_DIRECTIONS:_
[1] Translate this sentence from the IDT job cuts article into Spanish: "The current staff reduction exercise, to be implemented by the end of the month, is expected to cost $2.5 million."
[2] From the IDT job cuts article, output the passage starting at "In Asia, apart" and ending at "across the region.", copied verbatim.

_DOCUMENT EXTRACT:_
○ ○ ○ ○ ○ ○ ○
![]() | IDT To Cut 700 From Penang And Manila Plants |
By Julian Matthews, Newsbytes
KUALA LUMPUR, MALAYSIA,
18 Jun 2001, 3:27 PM CST
The 700 represent the bulk of 900 staff it planned to cut from its 4,900-strong global workforce announced on Wednesday.
This is the second blow in the week for Penang, Malaysia's electronics manufacturing enclave, as Taiwanese computer giant Acer Inc. earlier reported that it would also give 700 staff their walking papers.
IDT President and CEO Jerry Taylor attributed the cuts to the industry-wide inventory correction and slowdown in demand. "The company needs to reduce operating costs in order to stay competitive and improve financial performance, while continuing to invest in products that represent growth opportunities," said Taylor in an e-mail reply.
He stressed that IDT is still "very committed" to its business in the Asia-Pacific region, which represents about 10 percent of company's revenues, as of the last quarter ended March 31.
"Asia Pacific is not down as much as the rest of the of the business, maybe only 25 percent or so from the prior quarter. Our offices in Asia Pacific are the revenue-producing ends of our organization, and we will continue to support them to grow and be profitable. We will also continue to invest in customer relationships and the resources to service new opportunities," he said.
In May, IDT management revised the company's revenue outlook for the first quarter of its fiscal 2002, ending July 1, to $120 million from the prior quarter's $213 million. It attributed the 44 percent downturn to ongoing inventory reductions by customers.
The current staff reduction exercise, to be implemented by the end of the month, is expected to cost $2.5 million.
In Asia, apart from Malaysia and the Philippines, the Santa Clara, Calif.-based company has two design centers in Sydney, Australia and Shanghai, China, and various sales offices across the region.
○ ○ ○ ○ ○ ○ ○
_DATA PROVIDED:_
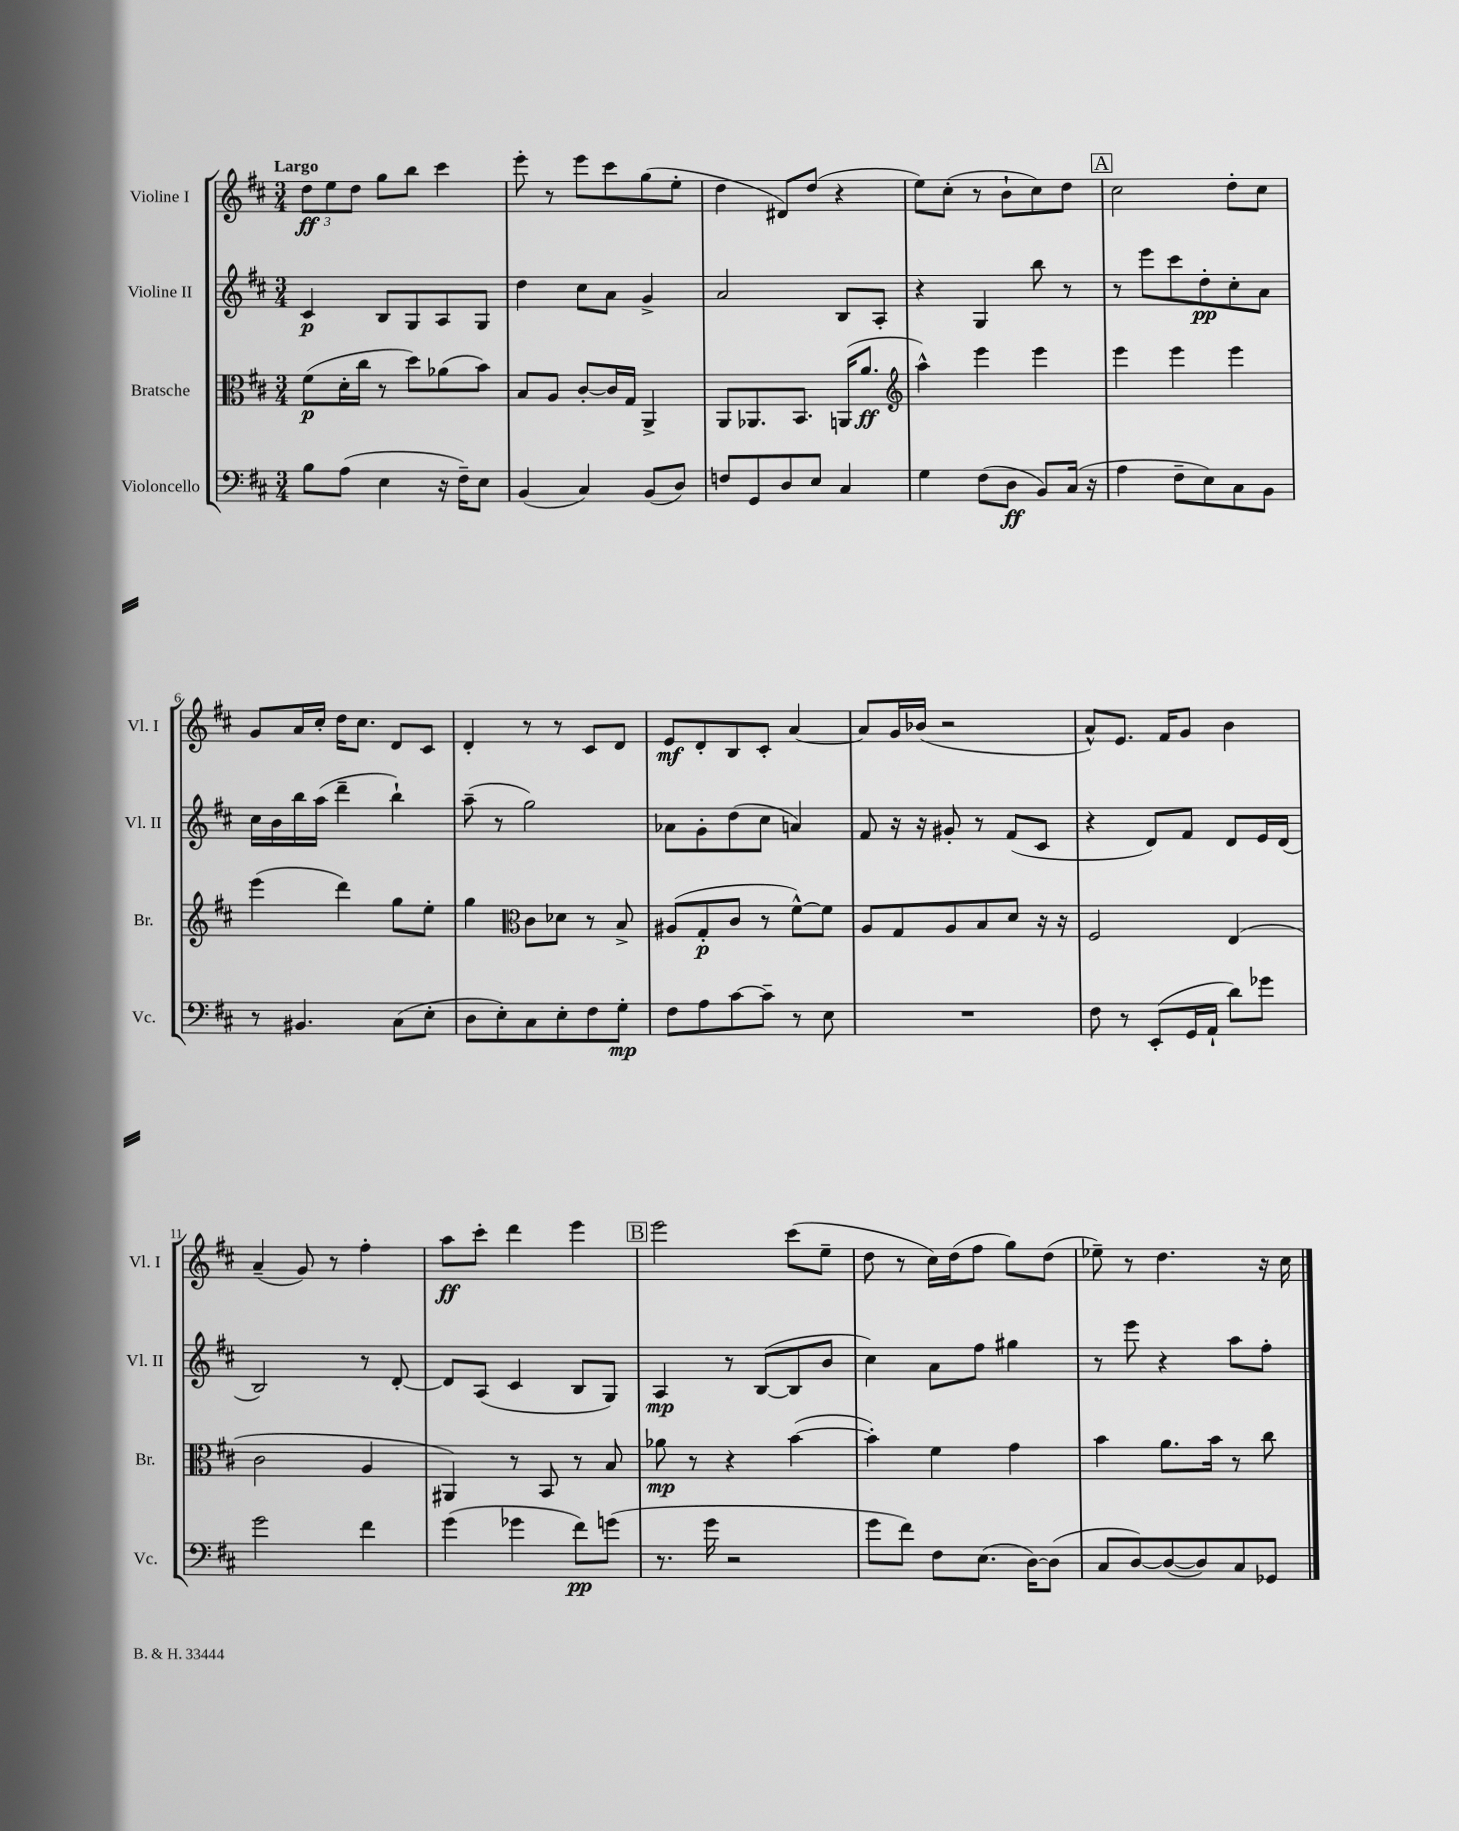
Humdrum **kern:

**kern	**kern	**kern	**kern
*staff4	*staff3	*staff2	*staff1
*clefF4	*clefC3	*clefG2	*clefG2
*k[f#c#]	*k[f#c#]	*k[f#c#]	*k[f#c#]
*M3/4	*M3/4	*M3/4	*M3/4
8B	(8f#	4c#	12dd
.	.	.	12ee
(8A	16d'	.	.
.	.	.	12dd
.	16cc#	.	.
4E	8r	8B	8gg
.	8dd)	8G	8bb
16r	(8a-	8A	4ccc#
16F#~)	.	.	.
8E	8b)	8G	.
=	=	=	=
(4BB	8B	4dd	8eee'
.	8A	.	8r
4C#)	[8c#'	8cc#	8eee
.	16c#]	8a	8ccc#
.	16G	.	.
(8BB	4AA^	4g^	(8gg
8D)	.	.	8ee'
=	=	=	=
8F	8AA	2a	4dd
8GG	8.AA-	.	.
8D	.	.	8d#)
.	8.BB	.	.
8E	.	.	(8dd
4C#	(16AA	8B	4r
.	8.a	.	.
.	.	8A'	.
=	=	=	=
*	*clefG2	*	*
4G	4aa^^)	4r	8ee)
.	.	.	(8cc#'
(8F#	4eee	4G	8r
8D	.	.	8b`
8BB)	4eee	8bb	8cc#)
(16C#	.	8r	8dd
16r	.	.	.
=	=	=	=
4A	4eee	8r	2cc#
.	.	8eee	.
8F#~	4eee	8ccc#	.
8E)	.	8dd'	.
8C#	4eee	8cc#'	8dd'
8BB	.	8a	8cc#
=	=	=	=
8r	(4eee	16cc#	8g
.	.	16b	.
4.BB#	.	16bb	16a
.	.	(16aa	16cc#'
.	4ddd)	4ddd~	16dd
.	.	.	8.cc#
(8C#	8gg	4bb`)	8d
8E'	8ee'	.	8c#
=	=	=	=
8D	4gg	(8aa~	4d'
8E')	.	8r	.
*	*clefC3	*	*
8C#	8c#	2gg)	8r
8E'	8d-	.	8r
8F#	8r	.	8c#
8G'	8B^	.	8d
=	=	=	=
8F#	(8A#	8a-	8e
8A	8G'	8g'	8d'
[8c#	8c#	(8dd	8B
8c#~]	8r	8cc#	8c#'
8r	[8f#^^)	4a)	[4a
8E	8f#]	.	.
=	=	=	=
2.r	8A	8f#	8a]
.	8G	16r	16g
.	.	16r	(16b-
.	8A	8g#'	2r
.	8B	8r	.
.	8d	(8f#	.
.	16r	8c#	.
.	16r	.	.
=	=	=	=
8F#	2F#	4r	8a^^)
8r	.	.	8.e
(8EE'	.	8d)	.
.	.	.	16f#
16GG	.	8f#	8g
16AA`	.	.	.
8d)	(4E	8d	4b
8g-	.	16e	.
.	.	(16d	.
=	=	=	=
2g	2c#	2B)	(4a~
.	.	.	8g)
.	.	.	8r
4f#	4A	8r	4ff#'
.	.	[8d'	.
=	=	=	=
(4g	4AA#)	8d]	8aa
.	.	(8A	8ccc#'
4g-	8r	4c#	4ddd
.	8BB	.	.
8f#)	8r	8B	4eee
(8g	8B	8G)	.
=	=	=	=
8.r	8a-	4A	2eee
.	8r	.	.
16g	.	.	.
2r	4r	8r	.
.	.	([8B	.
.	([4b	8B]	(8ccc#
.	.	8b	8ee~
=	=	=	=
8g	4b'])	4cc#)	8dd
8f#)	.	.	8r
8F#	4f#	8a	16cc#)
.	.	.	(16dd
(8.E	.	8ff#	8ff#
.	4g	4gg#	8gg)
[16D)	.	.	.
(8D]	.	.	(8dd
=	=	=	=
8C#	4b	8r	8ee-~)
[8D)	.	8eee	8r
(8D_	8.a	4r	4.dd
8D])	.	.	.
.	16b	.	.
8C#	8r	8aa	.
8GG-	8cc#	8ff#'	16r
.	.	.	16cc#
==	==	==	==
*-	*-	*-	*-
○ ○ ○ ○ ○ ○ ○
_PER-TASK OUTPUTS:_
[1] Se prevé que el actual proceso de reducción de personal, que se llevará a cabo antes de fin de mes, cueste 2,5 millones de dólares.

[2]
In Asia, apart from Malaysia and the Philippines, the Santa Clara, Calif.-based company has two design centers in Sydney, Australia and Shanghai, China, and various sales offices across the region.